The issue came when the Women's Health Initiative, a large, rigorous federal study published in 2003, concluded that Prempro, a popular hormone treatment at the time, doubled the risk of dementia.
Since then, other scientists have argued that the risk depends on when women take the hormones. If she takes them within 10 years of menopause, they say, her brain will be fine. Current treatment guidelines reflect that view.
To find out what happens in the brain after hormone therapy, Rachel F. Buckley, a neuroscientist at Massachusetts General Hospital, and her colleagues recruited 146 healthy women, ages 51 to 89.
Investigators knew the woman's age and whether she had taken hormone therapy. To Dr. Buckley's surprise, they saw the effect.
More than 70 women who were receiving hormone therapy had a greater accumulation of tau than women who had never had it. Having more tau did not mean that women had Alzheimer's, but that could have put them on the path to illness.
In this study, women under the age of 70 had no more tau in their brains. However, researchers said they didn't know if young women who took the hormones would have more tau later in their lives.
This study was observational. In other words, the cause and effect cannot be proven. Women with more tau may have been different in other ways that researchers did not explain.
Dr. Buckley asked what advice he would give women about hormone therapy and the risk of Alzheimer's disease, and he said, “Talking to your doctor,” admitted that it was not a satisfactory answer.

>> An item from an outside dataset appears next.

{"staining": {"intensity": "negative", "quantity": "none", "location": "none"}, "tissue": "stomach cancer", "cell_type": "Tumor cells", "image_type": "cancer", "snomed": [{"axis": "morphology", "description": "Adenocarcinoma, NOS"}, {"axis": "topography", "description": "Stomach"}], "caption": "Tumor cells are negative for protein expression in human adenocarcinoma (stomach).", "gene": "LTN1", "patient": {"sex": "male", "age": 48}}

Menopause and age of Alzheimer's disease
Another study, published Wednesday, used clinical records and autopsy data to compare the brains of 268 women. Some people began menopause early at around 45 years old, while the rest began at a more typical age of about 50 years old.
The researchers who led the study reported that age at the onset of menopause had no effect on cognitive decline, brain synaptic integrity, or brain markers for Alzheimer's disease.

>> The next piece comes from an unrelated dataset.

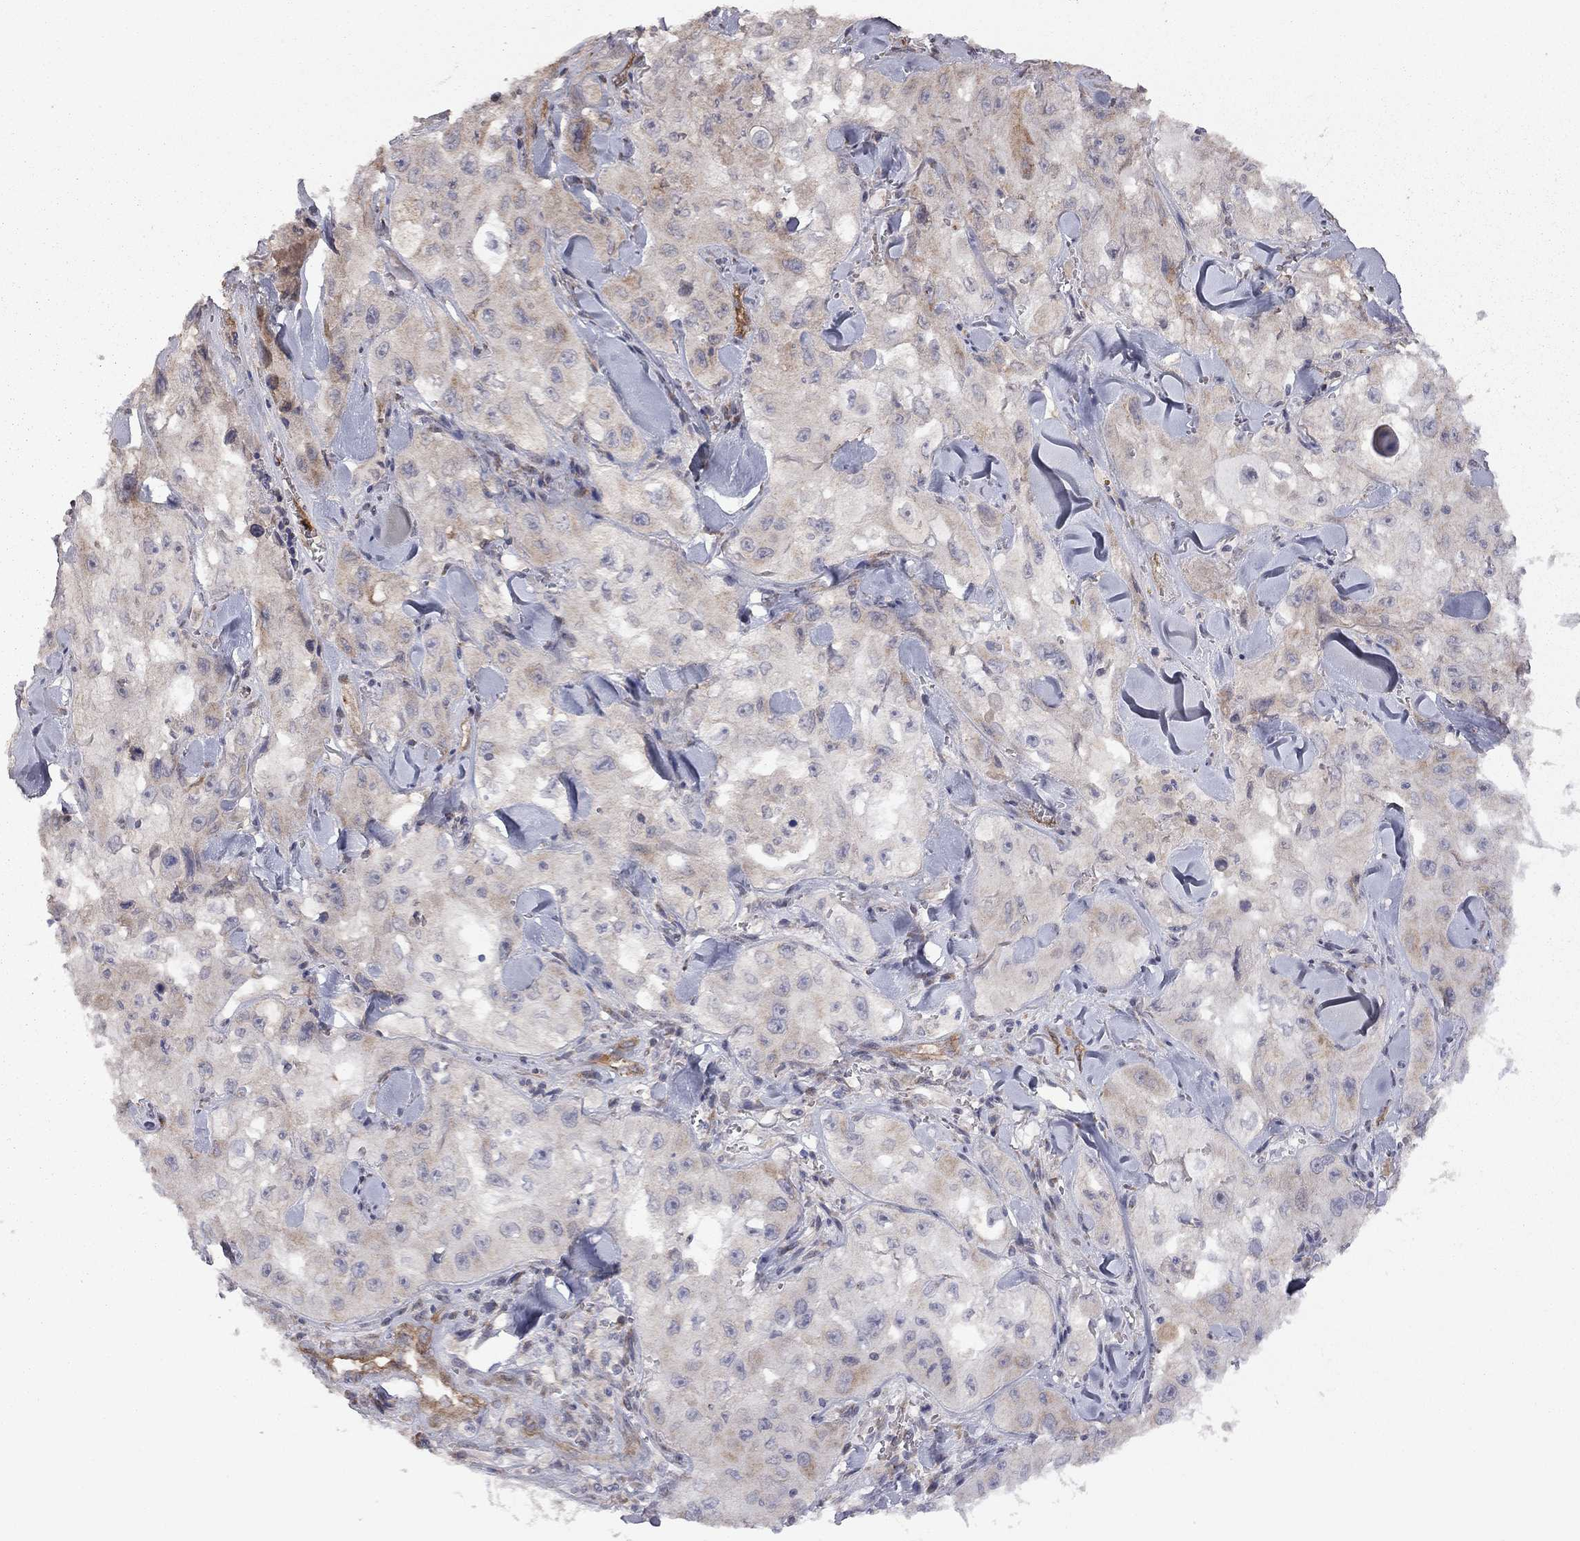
{"staining": {"intensity": "weak", "quantity": "<25%", "location": "cytoplasmic/membranous"}, "tissue": "skin cancer", "cell_type": "Tumor cells", "image_type": "cancer", "snomed": [{"axis": "morphology", "description": "Squamous cell carcinoma, NOS"}, {"axis": "topography", "description": "Skin"}, {"axis": "topography", "description": "Subcutis"}], "caption": "A photomicrograph of human squamous cell carcinoma (skin) is negative for staining in tumor cells.", "gene": "EXOC3L2", "patient": {"sex": "male", "age": 73}}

The results were “not what we expected,” Madeline Wood Alexander, a doctoral student and a lead author of the study at the Sunnybrook Institute in Toronto. Researchers believed that women who had previously started menopause would have worsened brain function. The authors said that this was because levels of estrogen that could protect neurons plummeted during menopause.
The researchers identified one correlation they highlighted as their main finding. Synapses in women who start menopause early can become more vulnerable to changes associated with Alzheimer's disease as they naturally worsen.
They reported that they did not see its effectiveness in women who had early menopause who used hormone therapy.
The results collide with other studies showing that hormone therapy may increase the risk of changes such as Alzheimer's disease in the brain. There was no clear explanation for the seemingly contradictory findings.
However, experts not involved in either study questioned the conclusions about early menopause and hormonal therapy. They said they were unsure of the statistical analysis and modelling that led to this correlation.
Deborah Grady, professor emeritus in epidemiology and biostatistics at the University of California, San Francisco, said it is difficult to interpret studies examining things like synaptic vulnerabilities. If menopause timing was effective, she said she would like to see it manifested in the actual incidence of Alzheimer's disease in these women.
Dr. Jack Rothau, the programme officer for the Women's Health Initiative, had similar concerns. He added that the authors conducted so many statistical tests that the correlations they found could have happened by chance.
And even if it's real, he said, “Unless the effect of menopause age on Alzheimer's disease, this is not a huge effect.”